Pemex da a transnacionales información privilegiada para sus “hallazgos”




  • El 16 de febrero de 2017, en Houston, Texas, durante la Cumbre de negocios energéticos, el geofísico en jefe de la empresa Global Shale Plays (GSP), Brian Link, anunció a sus escuchas que México les entregó “un área de prospección”, por lo que pueden negociar en su nombre.
    Y agregó: “Usted puede elegir sus propios bloques… o comenzar un bloque de exploración (los cuales puede) negociar directamente con Pemex”.

    El ingeniero Fabio Barbosa Cano, del Instituto de Investigaciones Económicas de la Universidad Nacional Autónoma de México, quien aún se indigna al recordar ese pasaje, sostiene que, en estos momentos, “existe un tráfico cínico de información geológica y de geofísica y un tráfico de los bloques petroleros” que luego se licitan.


    Esto es una muestra de que es el propio contratista quien “dispone de la información y le pide a la Secretaría de Energía que licite el bloque que ha elegido. Ya no es Petróleos Mexicanos, con asesoría de la Comisión Nacional de Hidrocarburos, la que ofrece el bloque, sino el contratista”, dice en entrevista.

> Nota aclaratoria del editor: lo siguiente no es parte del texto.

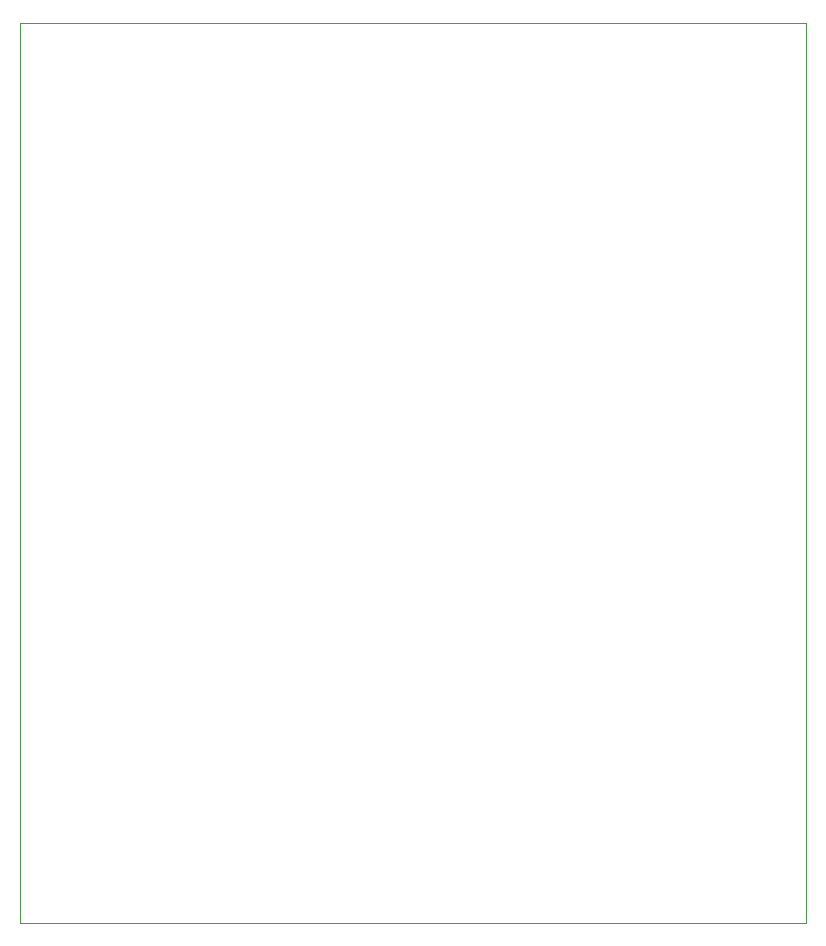
<source format=gbr>
%TF.GenerationSoftware,KiCad,Pcbnew,7.0.9*%
%TF.CreationDate,2024-02-29T12:22:54+05:30*%
%TF.ProjectId,RPS2,52505332-2e6b-4696-9361-645f70636258,rev?*%
%TF.SameCoordinates,Original*%
%TF.FileFunction,Profile,NP*%
%FSLAX46Y46*%
G04 Gerber Fmt 4.6, Leading zero omitted, Abs format (unit mm)*
G04 Created by KiCad (PCBNEW 7.0.9) date 2024-02-29 12:22:54*
%MOMM*%
%LPD*%
G01*
G04 APERTURE LIST*
%TA.AperFunction,Profile*%
%ADD10C,0.100000*%
%TD*%
G04 APERTURE END LIST*
D10*
X62458600Y-40614600D02*
X129006600Y-40614600D01*
X129006600Y-116814600D01*
X62458600Y-116814600D01*
X62458600Y-40614600D01*
M02*

</source>
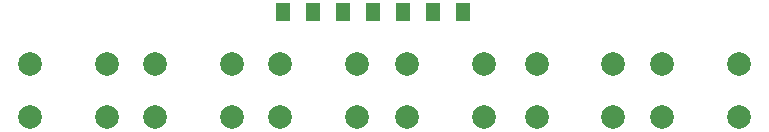
<source format=gbl>
G04 #@! TF.GenerationSoftware,KiCad,Pcbnew,(5.1.10)-1*
G04 #@! TF.CreationDate,2023-12-13T20:03:29-05:00*
G04 #@! TF.ProjectId,LED_Matrix_Button_Board,4c45445f-4d61-4747-9269-785f42757474,rev?*
G04 #@! TF.SameCoordinates,Original*
G04 #@! TF.FileFunction,Copper,L2,Bot*
G04 #@! TF.FilePolarity,Positive*
%FSLAX46Y46*%
G04 Gerber Fmt 4.6, Leading zero omitted, Abs format (unit mm)*
G04 Created by KiCad (PCBNEW (5.1.10)-1) date 2023-12-13 20:03:29*
%MOMM*%
%LPD*%
G01*
G04 APERTURE LIST*
G04 #@! TA.AperFunction,ComponentPad*
%ADD10R,1.200000X1.500000*%
G04 #@! TD*
G04 #@! TA.AperFunction,ComponentPad*
%ADD11C,2.000000*%
G04 #@! TD*
G04 APERTURE END LIST*
D10*
X159385000Y-103505000D03*
X156845000Y-103505000D03*
X154305000Y-103505000D03*
X151765000Y-103505000D03*
X149225000Y-103505000D03*
X146685000Y-103505000D03*
X144145000Y-103505000D03*
D11*
X176230000Y-112395000D03*
X176230000Y-107895000D03*
X182730000Y-112395000D03*
X182730000Y-107895000D03*
X165585000Y-112395000D03*
X165585000Y-107895000D03*
X172085000Y-112395000D03*
X172085000Y-107895000D03*
X154640000Y-112395000D03*
X154640000Y-107895000D03*
X161140000Y-112395000D03*
X161140000Y-107895000D03*
X143845000Y-112395000D03*
X143845000Y-107895000D03*
X150345000Y-112395000D03*
X150345000Y-107895000D03*
X133254000Y-112395000D03*
X133254000Y-107895000D03*
X139754000Y-112395000D03*
X139754000Y-107895000D03*
X122704000Y-112395000D03*
X122704000Y-107895000D03*
X129204000Y-112395000D03*
X129204000Y-107895000D03*
M02*

</source>
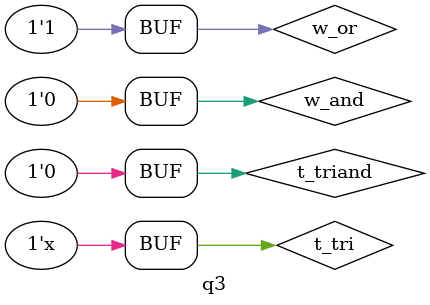
<source format=v>
module q3;
  wand w_and;
  wor w_or;
  tri t_tri;
  triand t_triand;

  // Use assign instead of procedural assignments
  assign #5 w_and = 1'b0;
  assign #5 w_or = 1'b1;
  assign #5 t_tri = 1'bz;
  assign #5 t_triand = 1'b1;

  assign #15 w_and = 1'b1;
  assign #15 w_or = 1'b0;
  assign #15 t_tri = 1'b0;
  assign #15 t_triand = 1'b0;

  assign #35 w_and = 1'b0;
  assign #35 w_or = 1'b1;
  assign #35 t_tri = 1'bz;
  assign #35 t_triand = 1'b1;

  initial begin
    $monitor("Time=%0t | wand=%b wor=%b tri=%b triand=%b", $time, w_and, w_or, t_tri, t_triand);
  end
endmodule

</source>
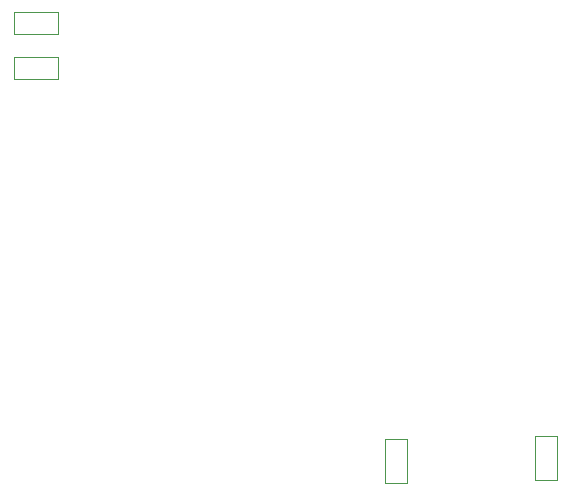
<source format=gbr>
%TF.GenerationSoftware,KiCad,Pcbnew,5.1.5-1.fc31*%
%TF.CreationDate,2020-04-02T16:35:23+02:00*%
%TF.ProjectId,avrisp-mkII-clone,61767269-7370-42d6-9d6b-49492d636c6f,1.0*%
%TF.SameCoordinates,PX54c81a0PY82ce540*%
%TF.FileFunction,Other,User*%
%FSLAX46Y46*%
G04 Gerber Fmt 4.6, Leading zero omitted, Abs format (unit mm)*
G04 Created by KiCad (PCBNEW 5.1.5-1.fc31) date 2020-04-02 16:35:23*
%MOMM*%
%LPD*%
G04 APERTURE LIST*
%ADD10C,0.050000*%
G04 APERTURE END LIST*
D10*
%TO.C,C1*%
X22170000Y49210000D02*
X18470000Y49210000D01*
X22170000Y47310000D02*
X22170000Y49210000D01*
X18470000Y47310000D02*
X22170000Y47310000D01*
X18470000Y49210000D02*
X18470000Y47310000D01*
%TO.C,R1*%
X18470000Y45400000D02*
X18470000Y43500000D01*
X18470000Y43500000D02*
X22170000Y43500000D01*
X22170000Y43500000D02*
X22170000Y45400000D01*
X22170000Y45400000D02*
X18470000Y45400000D01*
%TO.C,R3*%
X64450000Y9580000D02*
X64450000Y13280000D01*
X62550000Y9580000D02*
X64450000Y9580000D01*
X62550000Y13280000D02*
X62550000Y9580000D01*
X64450000Y13280000D02*
X62550000Y13280000D01*
%TO.C,R4*%
X51750000Y13035000D02*
X49850000Y13035000D01*
X49850000Y13035000D02*
X49850000Y9335000D01*
X49850000Y9335000D02*
X51750000Y9335000D01*
X51750000Y9335000D02*
X51750000Y13035000D01*
%TD*%
M02*

</source>
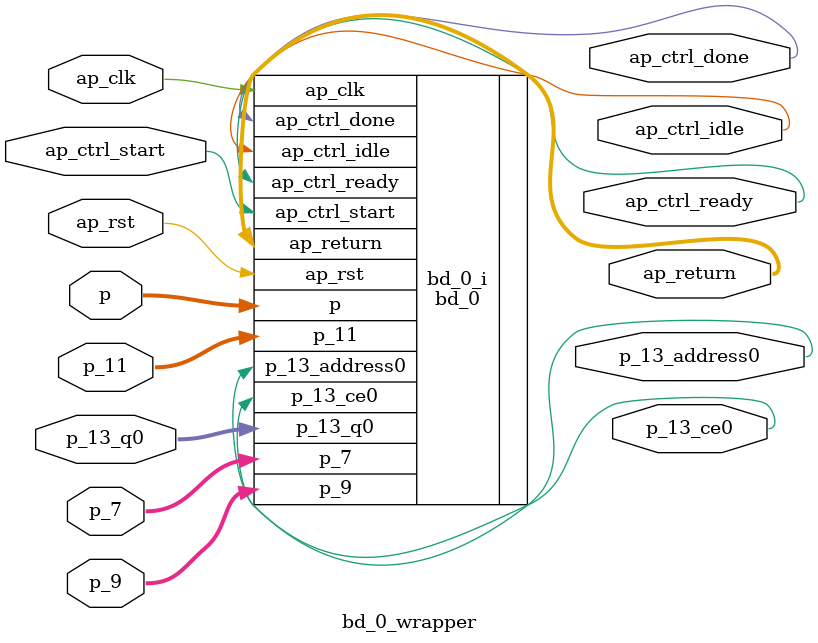
<source format=v>
`timescale 1 ps / 1 ps

module bd_0_wrapper
   (ap_clk,
    ap_ctrl_done,
    ap_ctrl_idle,
    ap_ctrl_ready,
    ap_ctrl_start,
    ap_return,
    ap_rst,
    p,
    p_11,
    p_13_address0,
    p_13_ce0,
    p_13_q0,
    p_7,
    p_9);
  input ap_clk;
  output ap_ctrl_done;
  output ap_ctrl_idle;
  output ap_ctrl_ready;
  input ap_ctrl_start;
  output [7:0]ap_return;
  input ap_rst;
  input [31:0]p;
  input [63:0]p_11;
  output [0:0]p_13_address0;
  output p_13_ce0;
  input [31:0]p_13_q0;
  input [63:0]p_7;
  input [15:0]p_9;

  wire ap_clk;
  wire ap_ctrl_done;
  wire ap_ctrl_idle;
  wire ap_ctrl_ready;
  wire ap_ctrl_start;
  wire [7:0]ap_return;
  wire ap_rst;
  wire [31:0]p;
  wire [63:0]p_11;
  wire [0:0]p_13_address0;
  wire p_13_ce0;
  wire [31:0]p_13_q0;
  wire [63:0]p_7;
  wire [15:0]p_9;

  bd_0 bd_0_i
       (.ap_clk(ap_clk),
        .ap_ctrl_done(ap_ctrl_done),
        .ap_ctrl_idle(ap_ctrl_idle),
        .ap_ctrl_ready(ap_ctrl_ready),
        .ap_ctrl_start(ap_ctrl_start),
        .ap_return(ap_return),
        .ap_rst(ap_rst),
        .p(p),
        .p_11(p_11),
        .p_13_address0(p_13_address0),
        .p_13_ce0(p_13_ce0),
        .p_13_q0(p_13_q0),
        .p_7(p_7),
        .p_9(p_9));
endmodule

</source>
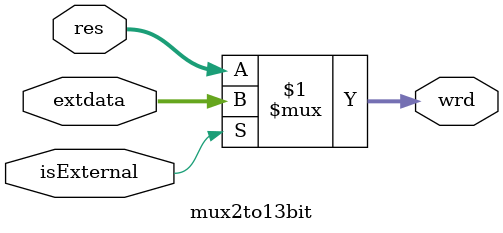
<source format=sv>
`timescale 1ns / 1ps

module mux2to13bit(
input logic [2:0] extdata,
input logic [2:0] res,
input logic isExternal,
output logic [2:0] wrd
    );
    assign wrd = isExternal ? extdata : res;
endmodule

</source>
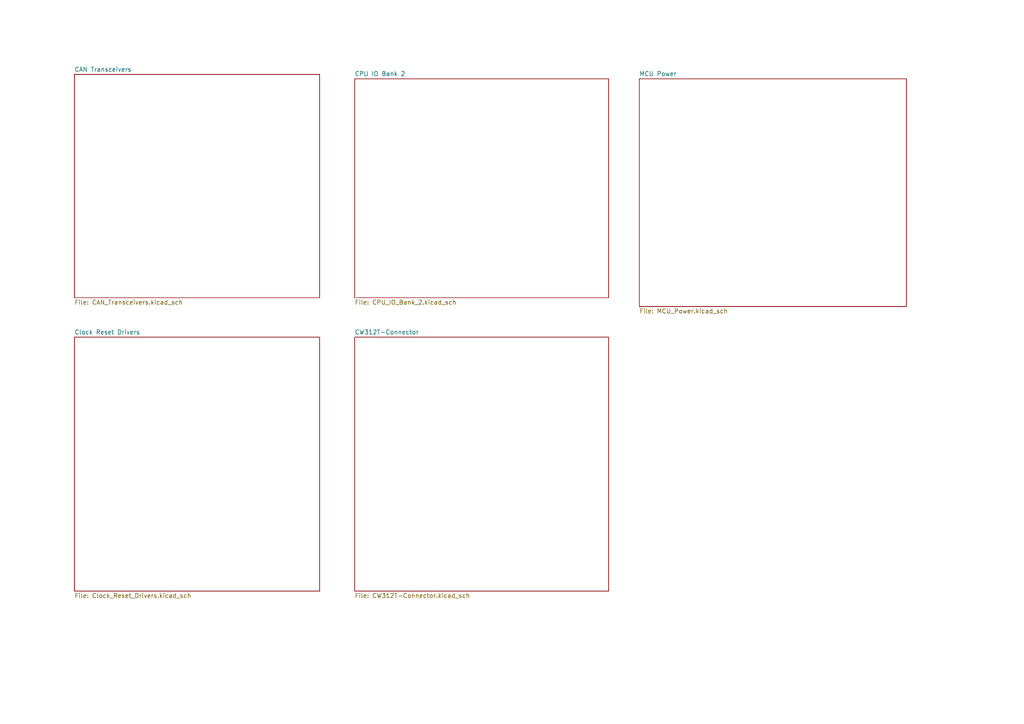
<source format=kicad_sch>
(kicad_sch
	(version 20231120)
	(generator "eeschema")
	(generator_version "8.0")
	(uuid "61ba16c4-94b2-4af1-8d5d-5bb0ae35f98e")
	(paper "A4")
	(lib_symbols)
	(sheet
		(at 21.59 97.79)
		(size 71.12 73.66)
		(fields_autoplaced yes)
		(stroke
			(width 0.1524)
			(type solid)
		)
		(fill
			(color 0 0 0 0.0000)
		)
		(uuid "204d5726-82d5-46a8-ac23-59e2693d7cc1")
		(property "Sheetname" "Clock Reset Drivers"
			(at 21.59 97.0784 0)
			(effects
				(font
					(size 1.27 1.27)
				)
				(justify left bottom)
			)
		)
		(property "Sheetfile" "Clock_Reset_Drivers.kicad_sch"
			(at 21.59 172.0346 0)
			(effects
				(font
					(size 1.27 1.27)
				)
				(justify left top)
			)
		)
		(instances
			(project "CW312T-MPC5676R"
				(path "/61ba16c4-94b2-4af1-8d5d-5bb0ae35f98e"
					(page "3")
				)
			)
		)
	)
	(sheet
		(at 102.87 22.86)
		(size 73.66 63.5)
		(fields_autoplaced yes)
		(stroke
			(width 0.1524)
			(type solid)
		)
		(fill
			(color 0 0 0 0.0000)
		)
		(uuid "b0d3ee0f-c02d-44f7-9c80-ad9f8d717963")
		(property "Sheetname" "CPU IO Bank 2"
			(at 102.87 22.1484 0)
			(effects
				(font
					(size 1.27 1.27)
				)
				(justify left bottom)
			)
		)
		(property "Sheetfile" "CPU_IO_Bank_2.kicad_sch"
			(at 102.87 86.9446 0)
			(effects
				(font
					(size 1.27 1.27)
				)
				(justify left top)
			)
		)
		(instances
			(project "CW312T-MPC5676R"
				(path "/61ba16c4-94b2-4af1-8d5d-5bb0ae35f98e"
					(page "4")
				)
			)
		)
	)
	(sheet
		(at 102.87 97.79)
		(size 73.66 73.66)
		(fields_autoplaced yes)
		(stroke
			(width 0.1524)
			(type solid)
		)
		(fill
			(color 0 0 0 0.0000)
		)
		(uuid "bc003759-8a72-4396-922a-2d893c508095")
		(property "Sheetname" "CW312T-Connector"
			(at 102.87 97.0784 0)
			(effects
				(font
					(size 1.27 1.27)
				)
				(justify left bottom)
			)
		)
		(property "Sheetfile" "CW312T-Connector.kicad_sch"
			(at 102.87 172.0346 0)
			(effects
				(font
					(size 1.27 1.27)
				)
				(justify left top)
			)
		)
		(instances
			(project "CW312T-MPC5676R"
				(path "/61ba16c4-94b2-4af1-8d5d-5bb0ae35f98e"
					(page "5")
				)
			)
		)
	)
	(sheet
		(at 185.42 22.86)
		(size 77.47 66.04)
		(fields_autoplaced yes)
		(stroke
			(width 0.1524)
			(type solid)
		)
		(fill
			(color 0 0 0 0.0000)
		)
		(uuid "bcdd21f4-84e2-4a43-85aa-f99fe951ab44")
		(property "Sheetname" "MCU Power"
			(at 185.42 22.1484 0)
			(effects
				(font
					(size 1.27 1.27)
				)
				(justify left bottom)
			)
		)
		(property "Sheetfile" "MCU_Power.kicad_sch"
			(at 185.42 89.4846 0)
			(effects
				(font
					(size 1.27 1.27)
				)
				(justify left top)
			)
		)
		(instances
			(project "CW312T-MPC5676R"
				(path "/61ba16c4-94b2-4af1-8d5d-5bb0ae35f98e"
					(page "6")
				)
			)
		)
	)
	(sheet
		(at 21.59 21.59)
		(size 71.12 64.77)
		(fields_autoplaced yes)
		(stroke
			(width 0.1524)
			(type solid)
		)
		(fill
			(color 0 0 0 0.0000)
		)
		(uuid "e3d699d5-b6d4-48c2-aef5-d7766bd28865")
		(property "Sheetname" "CAN Transceivers"
			(at 21.59 20.8784 0)
			(effects
				(font
					(size 1.27 1.27)
				)
				(justify left bottom)
			)
		)
		(property "Sheetfile" "CAN_Transceivers.kicad_sch"
			(at 21.59 86.9446 0)
			(effects
				(font
					(size 1.27 1.27)
				)
				(justify left top)
			)
		)
		(instances
			(project "CW312T-MPC5676R"
				(path "/61ba16c4-94b2-4af1-8d5d-5bb0ae35f98e"
					(page "2")
				)
			)
		)
	)
	(sheet_instances
		(path "/"
			(page "1")
		)
	)
)

</source>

    Ya no es esa secretaría la que diseña los bloques, no. Ahora este proceso de diseño y discusión de los bloques puede iniciarse incluso antes de la licitación, agrega el entrevistado.
    Especializado en economía petrolera, Barbosa puntualiza: esa información debería ser confidencial, pero ahora la tienen las empresas trasnacionales para luego negociar con ella.

    Lo que se les otorga a las empresas, como en el caso de Sierra Oil & Gas –firma en la que participa Jerónimo Gerard, cuñado del expresidente Carlos Salinas de Gortari y del director de Pemex, José Antonio González Anaya– fue una “localización muy prometedora” y que a dos meses de iniciar la perforación de un pozo se anunció el descubrimiento de petróleo.